NO 249 New

出発(たびだち)

33

5月16日。
夜明け前の冷気のなかに、
ネオムー帝国アジア総大使館ビルが、孤独な黒い影をみせていた。
ビルから20メートルほど離れた周囲に張られたロープと、
昼夜を問わず目を光らせている制服の警官が、
むしろ滑稽に写るほど寂とした趣がある。

ロープを守っていた一人が、
一日中耳にしている風の音のなかに、何か異質な響きを聴いた。
「おい、何fだこの音は」
10メートルほど離れている同僚に声をかけた。
「えっ、何だって」
聞き取れずに問い返した同僚は、
足下に衝撃を感じて思わず足を踏ん張った。
不気味な音と共に、
目の前から7,8,メートル先の地面に亀裂が生じた。
それは円形に走ってたちまちビルを取り囲んでいく。
警官たちがようやく事態に気づいた時には、
亀裂に沿って内部が5メートルほど持ち上がっていた。
自分たちが張ったロープにつかまりながら、
次第に遠ざかる地面を見下ろす警官たちの目には、
狂気を通り越して諦観が宿った。

ネオムー帝国アジア総大使館ビルは、
その周囲30メートルほどの土地とともに、
音もなく垂直に上昇していた。

34

「”急の舞”進行中。
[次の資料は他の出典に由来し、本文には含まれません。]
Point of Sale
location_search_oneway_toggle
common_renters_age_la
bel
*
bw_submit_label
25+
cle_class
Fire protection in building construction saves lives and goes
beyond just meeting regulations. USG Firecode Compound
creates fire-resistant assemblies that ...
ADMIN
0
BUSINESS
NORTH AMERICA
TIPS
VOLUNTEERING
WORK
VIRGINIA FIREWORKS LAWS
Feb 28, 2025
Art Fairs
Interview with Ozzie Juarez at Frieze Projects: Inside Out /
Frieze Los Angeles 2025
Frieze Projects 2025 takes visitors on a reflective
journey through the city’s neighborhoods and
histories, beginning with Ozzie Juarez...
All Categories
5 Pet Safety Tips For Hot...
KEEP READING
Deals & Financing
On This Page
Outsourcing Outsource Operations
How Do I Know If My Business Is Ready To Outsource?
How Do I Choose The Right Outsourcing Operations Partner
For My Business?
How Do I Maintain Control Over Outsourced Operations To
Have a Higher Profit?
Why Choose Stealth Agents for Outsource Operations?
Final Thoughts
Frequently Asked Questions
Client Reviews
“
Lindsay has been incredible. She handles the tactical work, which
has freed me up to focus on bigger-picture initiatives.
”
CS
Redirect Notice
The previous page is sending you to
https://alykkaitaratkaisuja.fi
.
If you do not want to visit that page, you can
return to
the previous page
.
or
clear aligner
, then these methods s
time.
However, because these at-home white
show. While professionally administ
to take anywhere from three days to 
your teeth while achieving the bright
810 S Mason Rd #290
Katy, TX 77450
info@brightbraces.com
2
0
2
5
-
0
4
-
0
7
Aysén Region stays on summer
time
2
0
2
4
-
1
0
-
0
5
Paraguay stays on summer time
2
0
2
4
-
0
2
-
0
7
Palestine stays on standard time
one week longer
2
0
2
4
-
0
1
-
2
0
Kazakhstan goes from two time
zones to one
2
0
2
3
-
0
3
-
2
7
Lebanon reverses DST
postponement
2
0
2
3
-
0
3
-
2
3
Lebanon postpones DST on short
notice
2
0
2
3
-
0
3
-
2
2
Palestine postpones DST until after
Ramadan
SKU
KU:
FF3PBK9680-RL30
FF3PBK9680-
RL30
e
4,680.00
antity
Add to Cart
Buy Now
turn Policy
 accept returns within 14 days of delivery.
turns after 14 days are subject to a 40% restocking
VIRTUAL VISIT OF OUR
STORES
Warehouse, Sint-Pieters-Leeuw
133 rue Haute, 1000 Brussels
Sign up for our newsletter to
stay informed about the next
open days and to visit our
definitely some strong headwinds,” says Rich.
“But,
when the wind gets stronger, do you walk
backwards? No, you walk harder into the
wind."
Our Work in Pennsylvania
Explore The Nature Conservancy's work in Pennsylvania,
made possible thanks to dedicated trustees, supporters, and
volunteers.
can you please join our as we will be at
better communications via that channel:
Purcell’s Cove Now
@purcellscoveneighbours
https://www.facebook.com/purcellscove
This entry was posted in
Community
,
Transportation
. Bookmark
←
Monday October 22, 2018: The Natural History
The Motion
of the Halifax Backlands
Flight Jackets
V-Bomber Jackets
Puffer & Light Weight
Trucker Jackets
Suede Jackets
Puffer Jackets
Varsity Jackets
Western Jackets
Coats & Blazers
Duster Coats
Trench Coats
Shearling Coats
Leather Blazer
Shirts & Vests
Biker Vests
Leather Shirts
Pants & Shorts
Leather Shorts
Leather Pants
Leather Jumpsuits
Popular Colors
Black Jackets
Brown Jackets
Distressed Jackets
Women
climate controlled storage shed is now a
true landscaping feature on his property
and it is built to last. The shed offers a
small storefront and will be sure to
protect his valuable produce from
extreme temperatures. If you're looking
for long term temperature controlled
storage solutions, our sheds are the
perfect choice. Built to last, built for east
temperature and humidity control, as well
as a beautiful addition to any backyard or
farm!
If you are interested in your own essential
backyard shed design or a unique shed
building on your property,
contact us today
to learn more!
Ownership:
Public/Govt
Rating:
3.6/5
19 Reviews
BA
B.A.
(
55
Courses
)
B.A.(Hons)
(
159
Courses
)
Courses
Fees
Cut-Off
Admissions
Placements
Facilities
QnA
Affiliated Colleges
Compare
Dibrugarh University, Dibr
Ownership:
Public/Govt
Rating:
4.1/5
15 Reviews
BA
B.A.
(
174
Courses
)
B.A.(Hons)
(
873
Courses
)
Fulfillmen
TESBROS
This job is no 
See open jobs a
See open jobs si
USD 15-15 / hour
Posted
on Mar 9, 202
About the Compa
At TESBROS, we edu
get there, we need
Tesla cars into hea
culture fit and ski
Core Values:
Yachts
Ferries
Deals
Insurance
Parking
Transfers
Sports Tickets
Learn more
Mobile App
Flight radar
”羽衣”作動順調」
ビルの60階。
コンピュータの声に重ねるように NO3が言った。
「行くのですね・・・」
「帰るのだよ、我々の祖先の星へな」
NO1の声に感動がこもる。

ビルの最上部64階。
”白のお方”が結跏趺坐していた。
部屋の中央には、直径10メートルちかい白銀色の球体が浮いていて、
絶え間なく青い光を明滅させながら、ゆるやかに回転していた。

”羽衣”である。

”羽衣”とは反重力発生装置であった。
それは、ネオムー帝国の大陸塊を復活させた
エネルギーのほんの一部を使って、このビルを浮上させていた。

女王の故国スバル系では、この装置によって自らの星のなかを飛び回り、
王家の者たちは、
その血筋に受け継がれてきた、強力な霊波との融合によって、
超空間を翔び、銀河の果てまでも移動していたのである。
その羽衣が失われ帰る手段を無くした女王は、
故国の繁栄を夢見て、
2度にわたって、この地球に自分たちの理想郷を築こうとして、
惑星そのものに拒絶されてしまった。
だが今、羽衣は再び彼女のもとに戻り、
多くの子孫達と共に、なつかしの故郷へ旅立とうとしているのである。

すでにビルは高度500メートルに達していた。
そして、ロサンゼルス、シドニー、サンチャゴにおいても、
それぞれのビルが上昇を開始した。
ほとんどの人たちがまだ眠っている時刻である。
だが、一人だけ、ビルの上昇をじっと見つめている女性がいた。
槙原恂子であった。
アマランサスで、阿井の残留思念から、今朝の別れを知った恂子は、
そのままここに来て一夜を明かした。
(・・・・・・・)
一晩中、空中でしっかりと抱擁し会っていた阿井と恂子の想いが、
やがて少しずつ離れ始めた。
顔が、胸が、腕がそして指先が・・・。
徐々に速度を増しながら限りなく上昇するビルの影は、
2ヶ月ぶりに見る日の出の中で、きらめく光に露となって消えていった。

(出発、終わり、エピローグへ続く)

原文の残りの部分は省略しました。